O dinheiro para Neymar

Mas há mais casos graúdos na carreira do advogado. Outro muito mediático foi o que envolveu a transferência milionária de Neymar do Barcelona para o PSG. O processo envolveu alguns imbróglios jurídicos – desde logo porque a Liga espanhola se recusou, numa primeira instância, a aceitar os 222 milhões da indemnização pela rescisão unilateral e sem justa causa do avançado brasileiro, alegando que um cheque tão chorudo era incompatível as regras do faiyplay financeiro. No hay problema: a equipa de advogados liderada por Juan de Dios Pérez resolveu o assunto – e foi o advogado agora contratado pelo Sporting que carregou no bolso o cheque com o valor mais alto de sempre pago por um jogador de futebol.

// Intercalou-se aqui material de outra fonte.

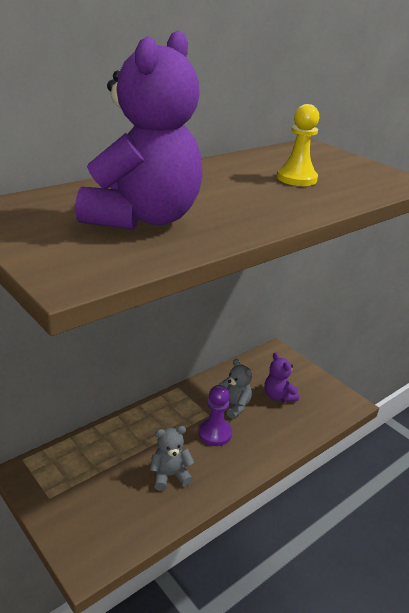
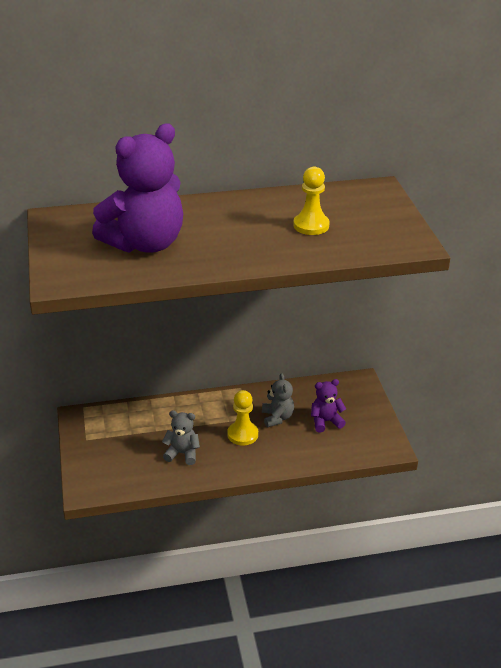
camera: 30 degrees right, 5 degrees up
(215, 433) = (242, 434): purple pawn -> yellow pawn
(278, 396) = (326, 421): purple teddy bear -> purple teddy bear turned 75 degrees clockwise

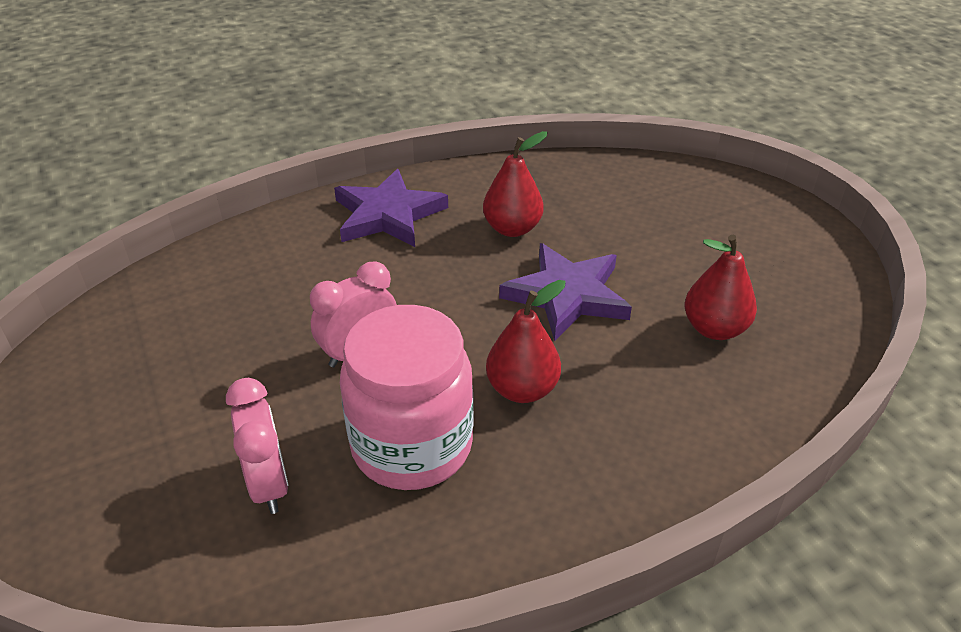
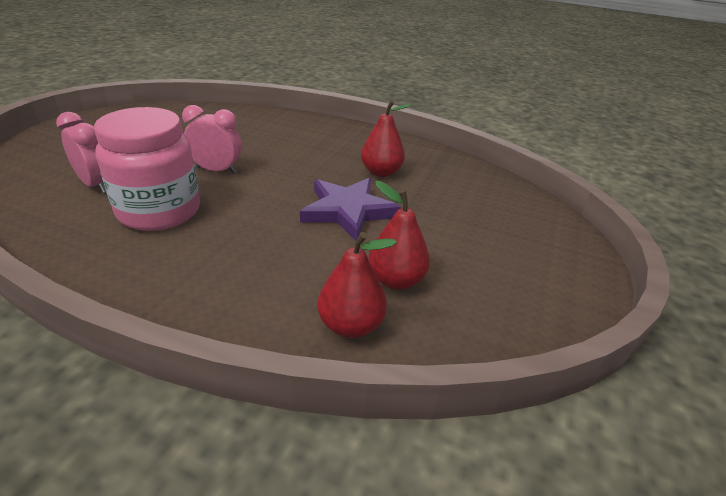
camera: 45 degrees right, 5 degrees down
(269, 484) = (96, 185): pink clock -> pink clock turned 75 degrees counterclockwise
(388, 215) = (336, 137): purple star -> none
(522, 389) = (243, 227): red pear -> red pear (351, 325)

Mas Juan de Dios Pérez foi também o advogado que reduziu para metade o castigo ao jogador peruano Paolo Guerrero, que acusou doping num controlo – a defesa alegou que tudo era culpa de um chá que continha folhas de coca, mas que não foi propositado. Exatamente o mesmo que conseguiu provar no caso de José Angulo, o avançado equatoriano que acusou cocaína e que foi suspenso por dois anos pela FIFA. Juan Pérez conseguiu reduzir o castigo para metade, provando que o jogador não agiu de forma intencional.

A revolução nas transferências

Pérez tem ainda o nome escrito num processo que revolucionou o mercado de transferências internacional – quando o jogador escocês Andy Webster se tornou o primeiro a evocar o artigo 17 do regulamento de transferências da FIFA. Trocado por miúdos, o tal artigo prevê que um atleta possa rescindir livremente com o clube onde atua se tiverem passados três anos desde que assinou (ou dois, caso tenha mais de 28 anos) e apenas para representar uma equipa estrangeira . Webster recorreu a esse artigo para deixar o Hearts e ingressar no Wigan, mudando-se da Escócia para Inglaterra. Depois de uma sentença que condenou o jogador a pagar 625 mil libras (perto de 720 mil euros), as mãos de Juan de Dios Crespo Pérez conseguiram fazer magia e reduzir a indemnização paga pelo jogador: 150 mil libras (perto de 172 mil euros), correspondentes ao valor que receberia se tivesse permanecido no clube.

Já deu para perceber que estamos a falar de um craque, não já? É com este homem que Rui Patrício, Daniel Podence, Gelson Martins, William Carvalho, Bas Dost, Bruno Fernandes, Rafael Leão, Rodrigo Battaglia e Rúben Ribeiro vão ter de se entender.